[Assignment] Quote the entries below from the line with "39: (608, 163)" through the line with "65: (287, 259)", both ends included, and only those lines.

Segment Open

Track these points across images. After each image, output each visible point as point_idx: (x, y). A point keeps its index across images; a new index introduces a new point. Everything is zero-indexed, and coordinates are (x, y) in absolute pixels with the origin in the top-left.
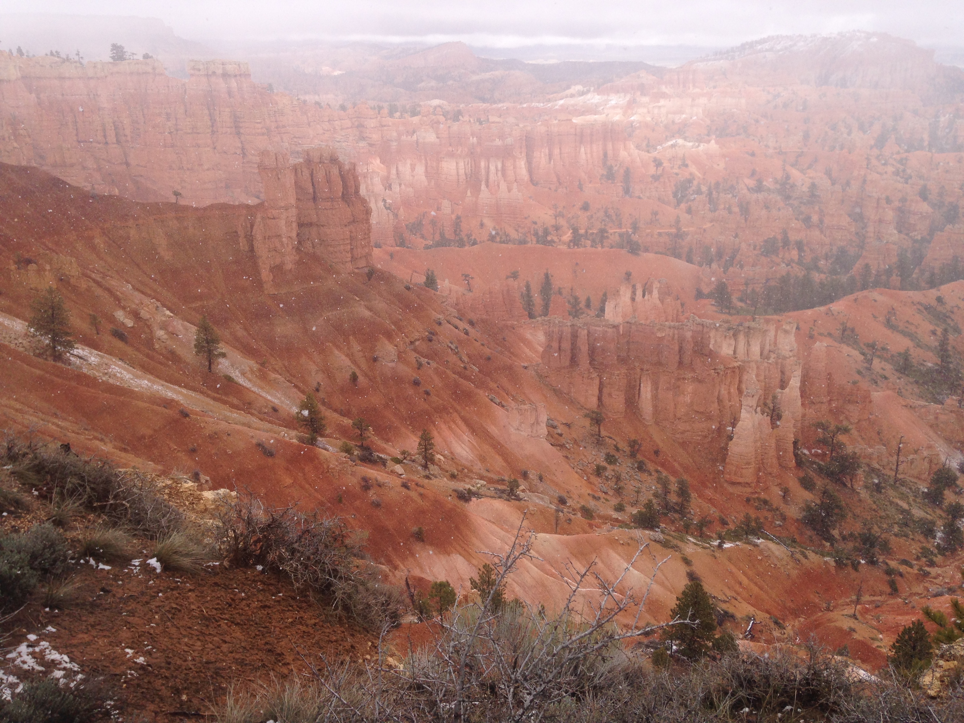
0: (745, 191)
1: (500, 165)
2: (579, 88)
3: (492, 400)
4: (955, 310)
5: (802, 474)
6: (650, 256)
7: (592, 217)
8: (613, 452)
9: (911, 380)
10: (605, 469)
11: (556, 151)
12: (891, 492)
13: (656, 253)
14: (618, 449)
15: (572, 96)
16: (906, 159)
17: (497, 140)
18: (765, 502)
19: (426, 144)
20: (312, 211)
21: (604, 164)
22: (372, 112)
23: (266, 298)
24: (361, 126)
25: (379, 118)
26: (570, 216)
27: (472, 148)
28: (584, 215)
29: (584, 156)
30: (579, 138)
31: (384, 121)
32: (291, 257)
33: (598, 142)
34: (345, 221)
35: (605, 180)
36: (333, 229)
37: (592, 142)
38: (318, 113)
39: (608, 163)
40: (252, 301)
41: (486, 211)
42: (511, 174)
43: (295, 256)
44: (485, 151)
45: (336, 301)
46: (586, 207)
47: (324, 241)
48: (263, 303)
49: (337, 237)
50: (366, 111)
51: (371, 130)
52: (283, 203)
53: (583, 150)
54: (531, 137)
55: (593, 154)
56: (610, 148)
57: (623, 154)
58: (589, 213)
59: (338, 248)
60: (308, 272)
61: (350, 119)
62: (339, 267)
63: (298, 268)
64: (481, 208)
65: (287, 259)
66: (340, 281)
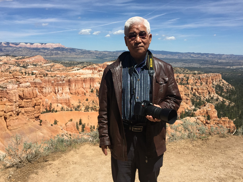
1: (61, 89)
7: (89, 103)
11: (77, 85)
15: (75, 70)
17: (60, 81)
19: (38, 83)
20: (23, 103)
21: (90, 88)
22: (20, 74)
23: (8, 131)
24: (17, 78)
25: (22, 76)
26: (83, 102)
27: (52, 84)
28: (87, 102)
29: (85, 86)
30: (83, 81)
31: (24, 77)
32: (16, 118)
33: (88, 82)
34: (33, 106)
35: (91, 92)
36: (29, 108)
37: (87, 82)
38: (2, 74)
39: (91, 88)
40: (4, 132)
41: (59, 102)
42: (65, 91)
43: (17, 117)
44: (57, 85)
45: (32, 131)
46: (87, 100)
47: (26, 112)
48: (7, 133)
49: (30, 111)
50: (18, 74)
51: (20, 79)
52: (15, 101)
53: (84, 84)
54: (69, 81)
55: (87, 85)
56: (92, 84)
57: (95, 86)
58: (88, 102)
59: (31, 114)
60: (22, 122)
61: (13, 76)
62: (31, 120)
63: (18, 121)
64: (57, 101)
65: (14, 118)
66: (32, 124)
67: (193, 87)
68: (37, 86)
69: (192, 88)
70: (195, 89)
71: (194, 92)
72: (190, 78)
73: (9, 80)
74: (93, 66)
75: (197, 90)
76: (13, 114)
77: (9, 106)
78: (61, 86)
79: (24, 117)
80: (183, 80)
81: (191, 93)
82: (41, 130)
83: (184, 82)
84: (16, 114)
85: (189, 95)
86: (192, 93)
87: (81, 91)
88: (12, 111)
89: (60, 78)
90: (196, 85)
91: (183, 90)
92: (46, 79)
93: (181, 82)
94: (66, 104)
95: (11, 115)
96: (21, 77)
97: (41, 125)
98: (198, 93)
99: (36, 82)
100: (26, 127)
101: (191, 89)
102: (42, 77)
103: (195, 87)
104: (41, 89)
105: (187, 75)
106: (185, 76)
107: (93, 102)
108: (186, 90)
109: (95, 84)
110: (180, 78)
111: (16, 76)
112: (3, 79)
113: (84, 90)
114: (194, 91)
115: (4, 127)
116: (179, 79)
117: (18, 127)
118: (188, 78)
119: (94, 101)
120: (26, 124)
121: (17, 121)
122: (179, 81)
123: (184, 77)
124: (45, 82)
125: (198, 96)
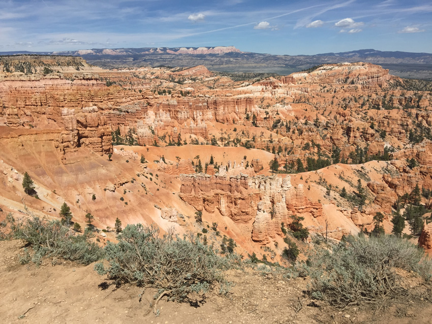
0: (300, 125)
1: (201, 114)
2: (247, 83)
3: (155, 206)
4: (369, 172)
5: (285, 237)
6: (255, 150)
7: (237, 134)
8: (206, 228)
9: (346, 200)
10: (201, 235)
11: (226, 108)
12: (323, 245)
13: (258, 149)
14: (208, 227)
16: (367, 112)
17: (200, 103)
18: (268, 248)
19: (172, 105)
20: (86, 132)
21: (245, 113)
22: (151, 93)
23: (62, 166)
24: (147, 98)
25: (154, 95)
26: (229, 134)
27: (190, 107)
28: (234, 133)
29: (237, 110)
30: (235, 103)
31: (156, 96)
32: (75, 149)
33: (243, 104)
34: (99, 135)
35: (245, 119)
36: (94, 139)
37: (241, 104)
38: (129, 93)
39: (247, 113)
40: (56, 167)
41: (193, 131)
42: (206, 117)
43: (77, 149)
44: (196, 108)
45: (93, 166)
46: (235, 130)
47: (91, 143)
48: (60, 168)
49: (96, 142)
50: (149, 92)
51: (150, 100)
52: (71, 128)
53: (237, 107)
54: (215, 103)
55: (241, 109)
56: (248, 107)
57: (253, 109)
58: (236, 132)
59: (97, 146)
60: (82, 156)
61: (143, 96)
62: (97, 153)
63: (78, 154)
64: (191, 131)
65: (73, 150)
66: (96, 159)
67: (419, 112)
68: (171, 109)
69: (417, 115)
70: (423, 117)
71: (419, 120)
72: (424, 97)
73: (136, 102)
74: (269, 79)
75: (425, 118)
76: (70, 145)
77: (64, 135)
78: (201, 109)
79: (87, 150)
80: (411, 101)
81: (415, 122)
82: (108, 167)
83: (413, 104)
84: (75, 145)
85: (407, 125)
86: (417, 122)
87: (232, 117)
88: (70, 141)
89: (204, 98)
90: (426, 110)
91: (400, 118)
92: (185, 99)
93: (406, 104)
94: (202, 134)
95: (68, 147)
96: (152, 97)
97: (111, 160)
98: (427, 123)
99: (170, 104)
100: (86, 162)
101: (414, 116)
102: (179, 97)
103: (424, 113)
104: (176, 113)
105: (419, 92)
106: (415, 94)
107: (243, 133)
108: (404, 118)
109: (252, 107)
110: (406, 98)
111: (146, 96)
112: (129, 99)
113: (236, 115)
114: (420, 118)
115: (58, 161)
116: (403, 98)
117: (76, 161)
118: (420, 97)
119: (245, 132)
120: (86, 157)
121: (76, 153)
122: (403, 103)
123: (414, 96)
124: (184, 103)
125: (425, 128)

Segment Closed

[Your response]
39: (608, 163)
40: (252, 301)
41: (486, 211)
42: (511, 174)
43: (295, 256)
44: (485, 151)
45: (336, 301)
46: (586, 207)
47: (324, 241)
48: (263, 303)
49: (337, 237)
50: (366, 111)
51: (371, 130)
52: (283, 203)
53: (583, 150)
54: (531, 137)
55: (593, 154)
56: (610, 148)
57: (623, 154)
58: (589, 213)
59: (338, 248)
60: (308, 272)
61: (350, 119)
62: (339, 267)
63: (298, 268)
64: (481, 208)
65: (287, 259)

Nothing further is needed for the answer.